Irak: Stärkung von Sexual- und Reproduktionsgesundheit, WASH und Schutzmaßnahmen konfliktbetroffener Bevölkerung

  • Projekttitel:             Irak:  Multisektorale Nothilfe - Stärkung von Sexual- und Reproduktionsgesundheit, WASH und Schutzmaßnahmen konfliktbetroffener Bevölkerung
  • Projektlaufzeit:       Apr 2020 –Dez 2021
  • Projektvolumen:     2.625.000 €
  • Projektorte:             Gouvernorate Anbar, Ninewa und Dohuk


So hilft CARE: Gemeinsam mit unserem lokalen Partner DARY Human setzen wir uns ein für die Verbesserung des Gesundheitszustands, der Schutz von Rückkehrenden und Binnenvertriebenen, Stärkung von Aufnahmegemeinden, sowie die Sicherstellung eines Zugangs zu Basis WASH-Dienstleistungen. Dafür stellt CARE lebensnotwendige Service-Dienstleistungen in den Bereichen sexuelle, reproduktive Gesundheit für Mütter und junge Mädchen zur Verfügung, trifft Schutzmaßnahmen vor geschlechtsbasierter Gewalt (GBV) und bietet psychosoziale Unterstützung. Weitere Maßnahmen sind die Rehabilitation und Instandhaltung der Trinkwasserversorgung, Sanitäranlagen und des Abfallmanagements im Mamrashan Flüchtlingcamp (Dohuk), die Verteilung von Hygiene-Kits, und GBV-Aufklärungssitzungen in einem neueröffneten Gemeindezentrum. 
 

Südsudan: Bekämpfung von konfliktbedingter geschlechtsspezifischer Gewalt gegen Frauen

  • Projekttitel:           Südsudan: Addressing Violence against Women and Girls as a Catalyst for Peace (SSD1281)
  • Projektlaufzeit:     Dez 2020 – Nov 2022
  • Projektvolumen:   2.500.000 €
  • Projektorte:           Pariang, Wau

So hilft CARE: Im Rahmen dieses Projekts fördert CARE eine geschlechtergerechte Stabilisierung und Erholung der vom Konflikt betroffenen Bevölkerung.

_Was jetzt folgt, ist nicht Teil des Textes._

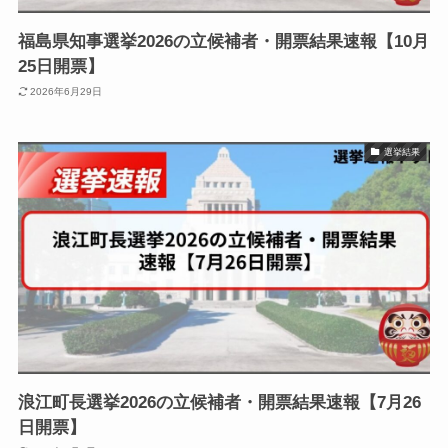
福島県知事選挙2026の立候補者・開票結果速報【10月
25日開票】
2026年6月29日
選挙結果
浪江町長選挙2026の立候補者・開票結果速報【7月26
日開票】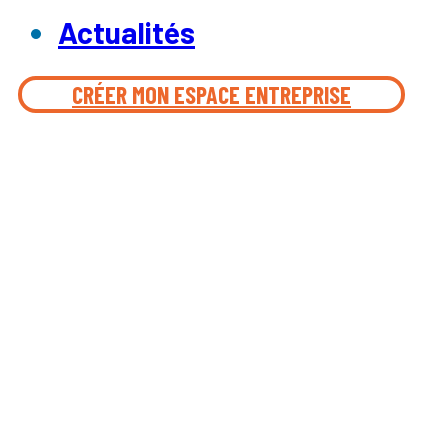
Actualités
CRÉER MON ESPACE ENTREPRISE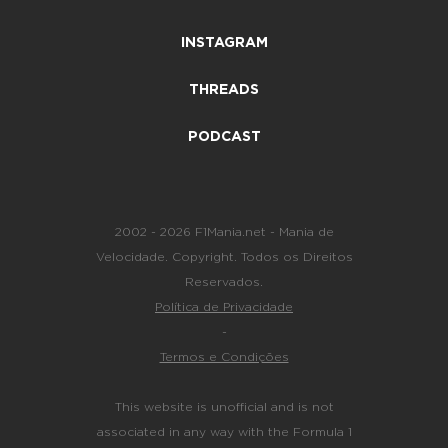
INSTAGRAM
THREADS
PODCAST
2002 - 2026 F1Mania.net - Mania de
Velocidade. Copyright. Todos os Direitos
Reservados.
Política de Privacidade
-
Termos e Condições
This website is unofficial and is not
associated in any way with the Formula 1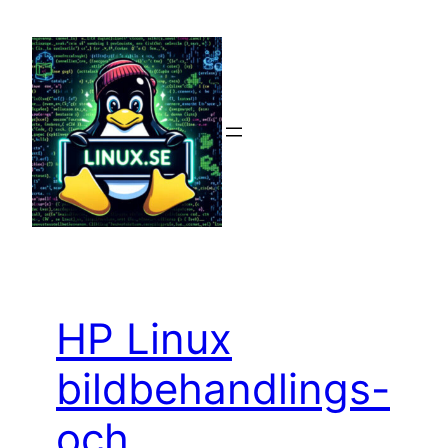
Hoppa
till
innehåll
HP Linux
bildbehandlings-
och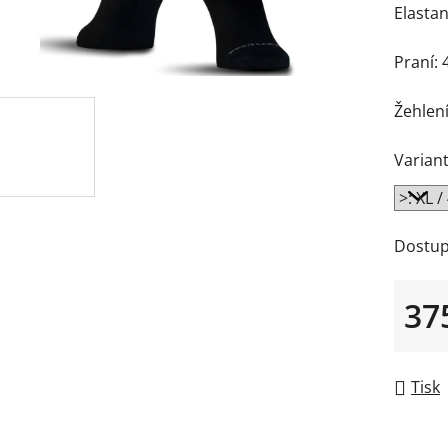
Elasta
Praní: 
Žehlení
Variant
Dostup
37
Měrná
Tisk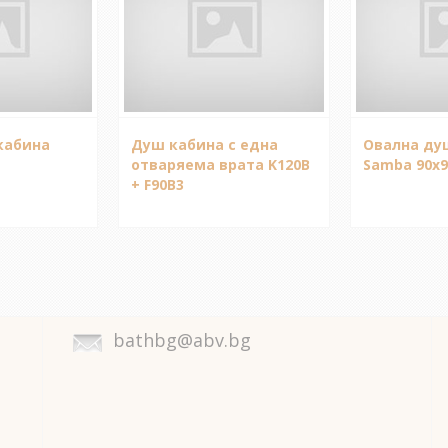
кабина
Душ кабина с една
Овална ду
отваряема врата K120B
Samba 90x
+ F90B3
bathbg@abv.bg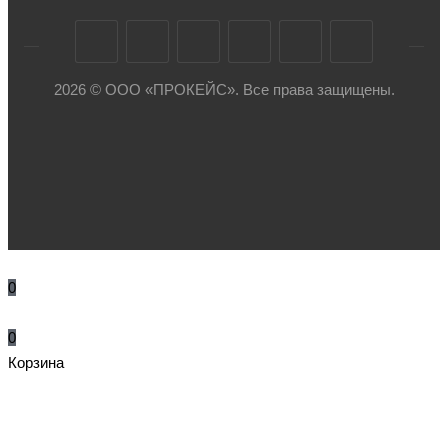
2026 © ООО «ПРОКЕЙС». Все права защищены.
0
0
Корзина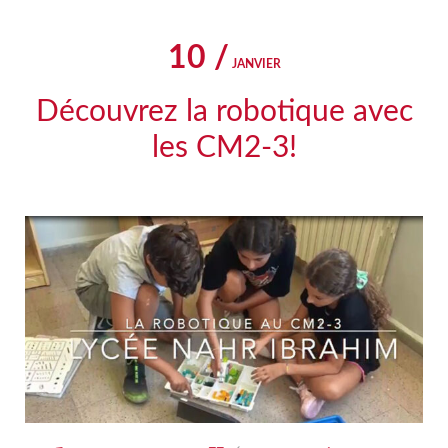
10 /
JANVIER
Découvrez la robotique avec
les CM2-3!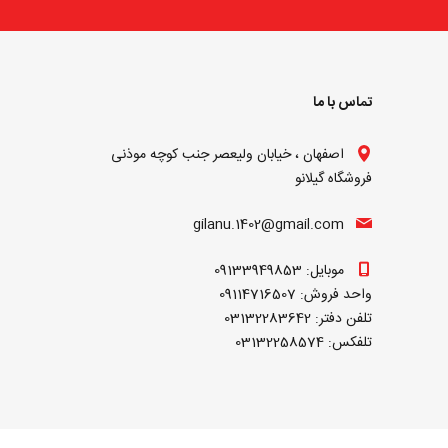
تماس با ما
اصفهان ، خیابان ولیعصر جنب کوچه موذنی
فروشگاه گیلانو
gilanu.1402@gmail.com
موبایل: 09133949853
واحد فروش: 09114716507
تلفن دفتر: 03132283642
تلفکس: 03132258574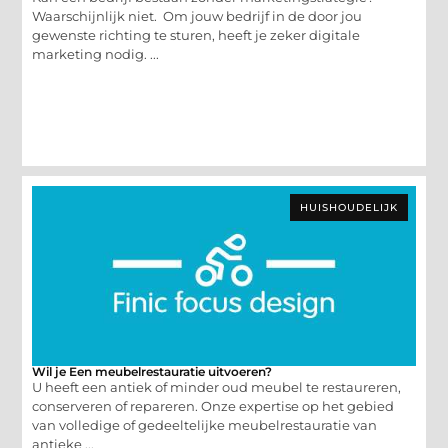
Waarschijnlijk niet. Om jouw bedrijf in de door jou
gewenste richting te sturen, heeft je zeker digitale
marketing nodig. ...
HUISHOUDELIJK
Wil je Een meubelrestauratie uitvoeren?
U heeft een antiek of minder oud meubel te restaureren,
conserveren of repareren. Onze expertise op het gebied
van volledige of gedeeltelijke meubelrestauratie van
antieke ...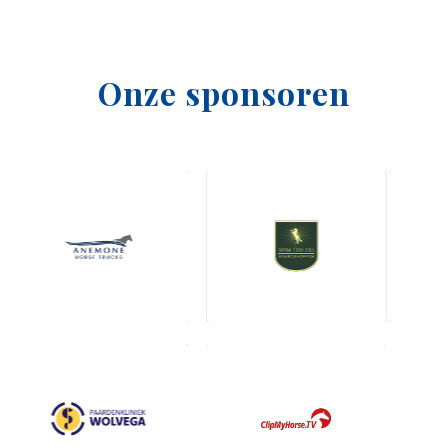
Onze sponsoren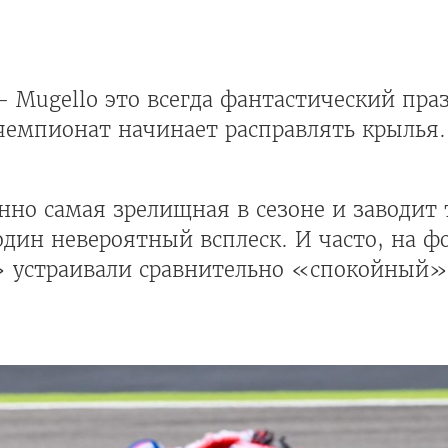
- Mugello это всегда фантастический пр
й чемпионат начинает расправлять крылья.
нно самая зрелищная в сезоне и заводит 
дин невероятный всплеск. И часто, на ф
 устраивали сравнительно «спокойный» 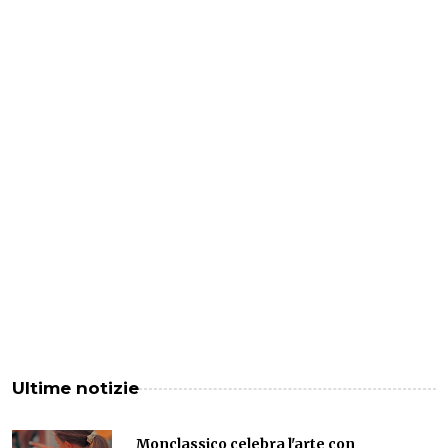
Ultime notizie
Monclassico celebra l'arte con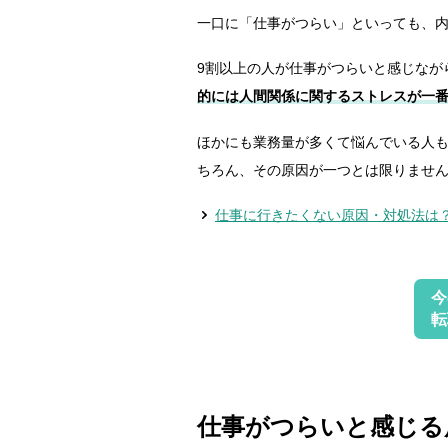
一口に「仕事がつらい」といっても、
9割以上の人が仕事がつらいと感じなが
的には人間関係に関するストレスが一
ほかにも業務量が多くて悩んでいる人
ちろん、その原因が一つとは限りませ
仕事に行きたくない原因・対処法は
今
転
仕事がつらいと感じる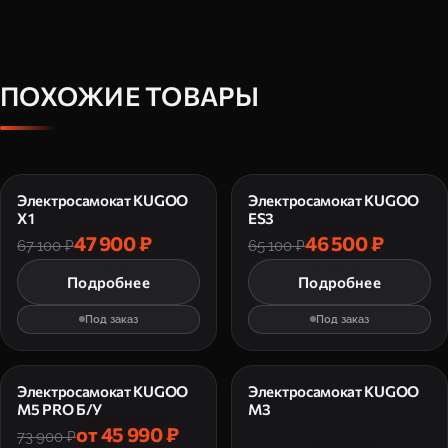
ПОХОЖИЕ ТОВАРЫ
Электросамокат KUGOO
Электросамокат KUGOO
X1
ES3
47 900 ₽
46 500 ₽
67 100 ₽
65 100 ₽
Подробнее
Подробнее
Под заказ
Под заказ
Электросамокат KUGOO
Электросамокат KUGOO
M5 PRO Б/У
M3
от 45 990 ₽
73 900 ₽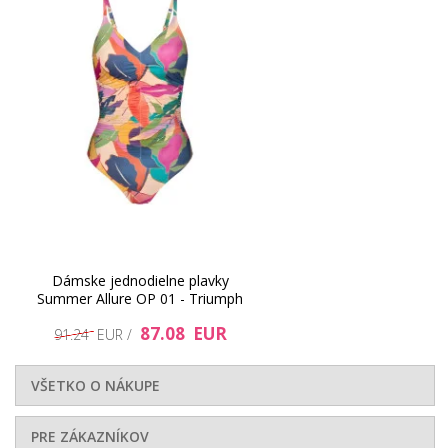
Dámske jednodielne plavky
Summer Allure OP 01 - Triumph
87.08 EUR
91.24 EUR /
VŠETKO O NÁKUPE
PRE ZÁKAZNÍKOV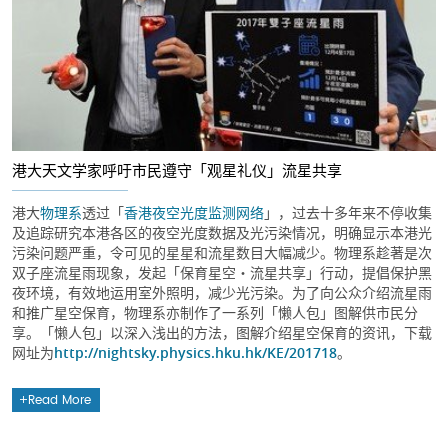
港大天文学家呼吁市民遵守「观星礼仪」流星共享
港大
物理系
透过「
香港夜空光度监测网络
」，过去十多年来不停收集
及追踪研究本港各区的夜空光度数据及光污染情况，明确显示本港光
污染问题严重，令可见的星星和流星数目大幅减少。物理系趁著是次
双子座流星雨现象，发起「保育星空・流星共享」行动，提倡保护黑
夜环境，有效地运用室外照明，减少光污染。为了向公众介绍流星雨
和推广星空保育，物理系亦制作了一系列「懒人包」图解供市民分
享。「懒人包」以深入浅出的方法，图解介绍星空保育的资讯，下载
网址为
http://nightsky.physics.hku.hk/KE/201718
。
Read More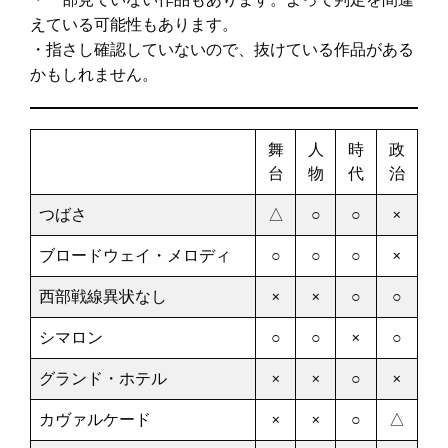
えている可能性もあります。
・指さし確認していないので、抜けている作品がある
かもしれません。
舞
人
時
政
台
物
代
治
つばさ
△
○
○
×
ブロードウェイ・メロディ
○
○
○
×
西部戦線異状なし
×
×
○
○
シマロン
○
○
×
○
グランド・ホテル
×
×
○
×
カヴァルケード
×
×
○
△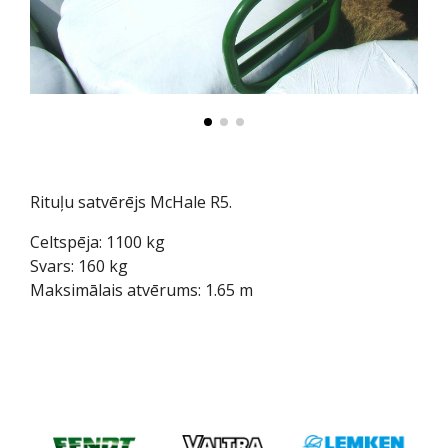
Rituļu satvērējs McHale R5.
Celtspēja: 1100 kg
Svars: 160 kg
Maksimālais atvērums: 1.65 m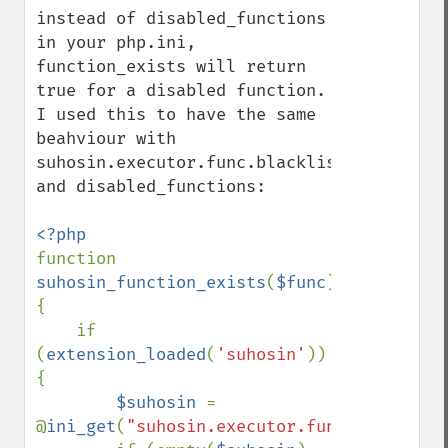
instead of disabled_functions 
in your php.ini, 
function_exists will return 
true for a disabled function. 
I used this to have the same 
beahviour with 
suhosin.executor.func.blacklist 
and disabled_functions:

function 
suhosin_function_exists
(
$func
) 
{

    if 
(
extension_loaded
(
'suhosin'
)) 
{

$suhosin 
= 
@
ini_get
(
"suhosin.executor.func.blacklist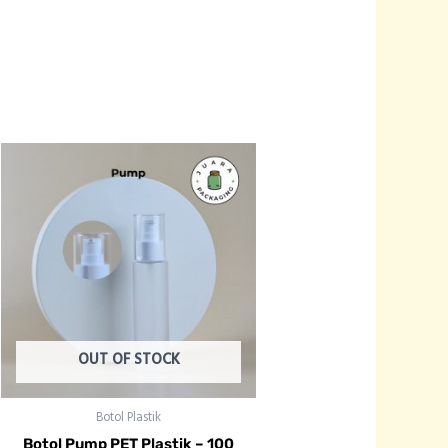
OUT OF STOCK
Botol Plastik
Botol Pump PET Plastik – 100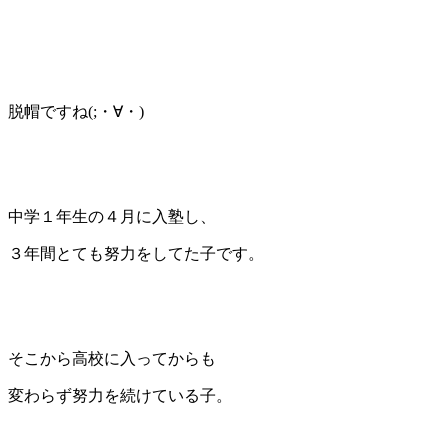
脱帽ですね(;・∀・)
中学１年生の４月に入塾し、
３年間とても努力をしてた子です。
そこから高校に入ってからも
変わらず努力を続けている子。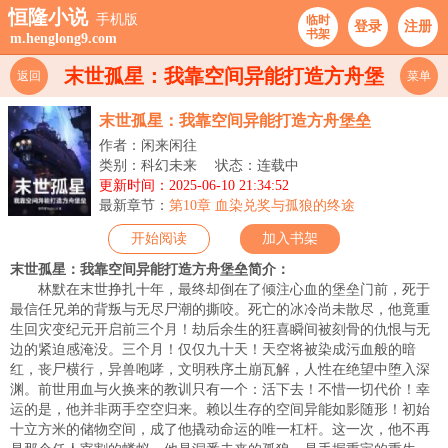
恒隆小说
手机版
临时
登录
注册
书架
m.henglong9.com
末世孤星：我靠空间异能打造方舟堡
返回
菜单
垒
末世孤星：我靠空间异能打造方舟堡垒
作者：闲来闲往
类别：科幻未来
状态：连载中
更新时间：2025-06-10 21:34:52
最新章节：
第10章 血染兑奖与孤狼的终途
开始阅读
加入书架
末世孤星：我靠空间异能打造方舟堡垒简介：
林默在末世挣扎十年，最终却倒在了倾注心血的堡垒门前，死于
最信任兄弟的背叛与无尽尸潮的撕咬。死亡的冰冷尚未散尽，他竟重
生回灾变纪元开启前三个月！劫后余生的狂喜瞬间被刻骨的仇恨与无
边的紧迫感淹没。三个月！仅仅九十天！天空将被染成污血般的暗
红，丧尸横行，异兽咆哮，文明秩序土崩瓦解，人性在绝望中堕入深
渊。前世用血与火换来的教训只有一个：活下去！不惜一切代价！幸
运的是，他并非两手空空归来。赖以生存的空间异能如影随形！初始
十立方米的储物空间，成了他撬动命运的唯一杠杆。这一次，他不再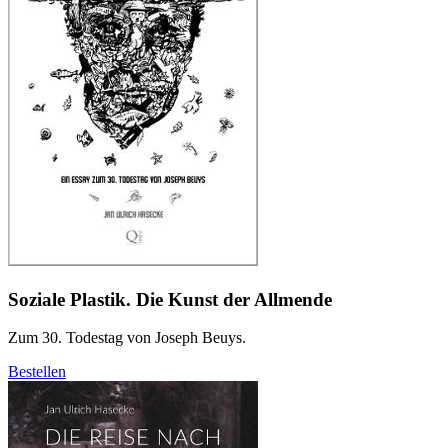
Soziale Plastik. Die Kunst der Allmende
Zum 30. Todestag von Joseph Beuys.
Bestellen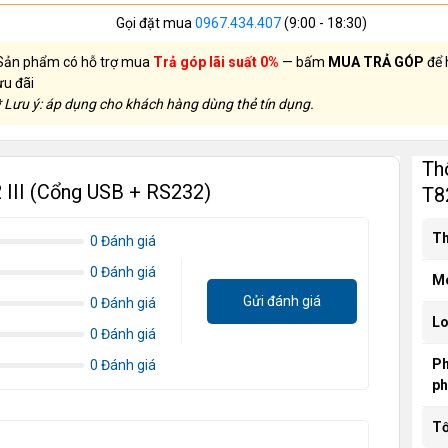
Gọi đặt mua
0967.434.407
(9:00 - 18:30)
Sản phẩm có hỗ trợ mua
Trả góp lãi suất 0%
— bấm
MUA TRẢ GÓP
để 
ưu đãi
* Lưu ý: áp dụng cho khách hàng dùng thẻ tín dụng.
Th
 III (Cổng USB + RS232)
T8
Th
0 Đánh giá
0 Đánh giá
M
Gửi đánh giá
0 Đánh giá
Lo
0 Đánh giá
P
0 Đánh giá
ph
Tố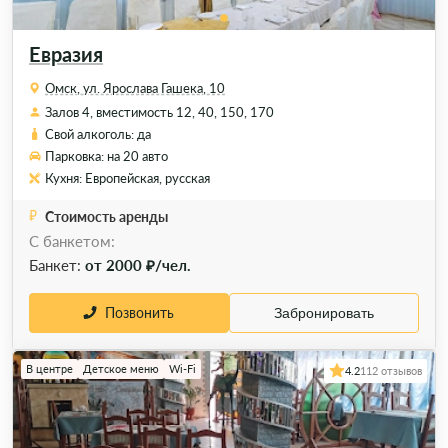
Евразия
Омск, ул. Ярослава Гашека, 10
Залов 4, вместимость 12, 40, 150, 170
Свой алкоголь: да
Парковка: на 20 авто
Кухня: Европейская, русская
Стоимость аренды
С банкетом:
Банкет:
от 2000 ₽/чел.
Позвонить
Забронировать
В центре
Детское меню
Wi-Fi
4.2
112 отзывов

Durch das Projekt unterstützen wir Gemeinschaften insbesondere dabei, strukturelle Ursachen für die Ungleichheit zwischen den Geschlechtern zu erkennen und zu überwinden. Unser Fokus liegt dabei auf der Bekämpfung von konfliktbedingter geschlechtsspezifischer Gewalt gegen Frauen, indem wir den Zugang zu sektorübergreifenden GBV-Diensten verbessern. Um einen nachhaltigen Frieden zu erreichen, wird ein integrativer Entscheidungsfindungsprozess gefördert, bei dem die Beteiligung und die Führungsrolle von Frauen gestärkt werden. Dadurch werden Gemeinschaften bestärkt, potenzielle Lösungen für gewaltsame Konflikte zu finden und so zur Erreichung eines nachhaltigen Friedens auf lokaler und gemeinschaftlicher Ebene beizutragen.
 

Bangladesch: Verbesserte Lebensbedingungen für Rohingya Frauen und Mädchen

  • Projekttitel:           Bangladesch: Verbesserte Lebensbedingungen für Rohingya Frauen und Mädchen in Bangladesch durch Zugang zu Sexual und Reproduktionsmedizin und Präventionsmaßnahmen zur Reduzierung geschlechterbasierter Gewalt (BGD1279)
  • Projektlaufzeit:     Mai 2020 – Apr 2022
  • Projektvolumen:   1.000.000 €
  • Projektorte:           Cox’s Bazar Flüchtlingscamp

So hilft CARE: Durch dieses Projekt schaffen wir eine dezentrale Gesundheitsstation mit qualifizierten Gesundheitsteams und freiwilligen Gesundheitshelferinnen und Helfern, in welchen allgemeine, sowie sexual und reproduktionsmedizinische Gesundheitsdienstleistungen für Geflüchtete angeboten werden. Der zweite Schwerpunkt des Projekts ist ein verbessertes Menstruations-Hygiene Management (MHM), wofür zwei MHM Fazilitäten in der Nähe der bereits existierenden geschützten Räume für Frauen und Mädchen in den Camps 12 und 16 aufgebaut werden und ein Training zur zweckmäßigen Nutzung der Räumlichkeiten durchgeführt wird. Die dritte Säule des Projekts bilden Präventionsmaßnahmen geschlechterbasierter Gewalt, sowie verbesserte Unterstützung Betroffener. In den geschützten Räumen für Frauen und Mädchen werden, Freizeit und Bildungsangebote und Maßnahmen zur Sensibilisierung gegenüber geschlechterbasierter Gewalt durchgeführt. Betroffene erhalten hier fachliche Unterstützung in Form psychosozialer Beratung und werden bei Bedarf an entsprechend spezialisierte Einrichtungen überwiesen.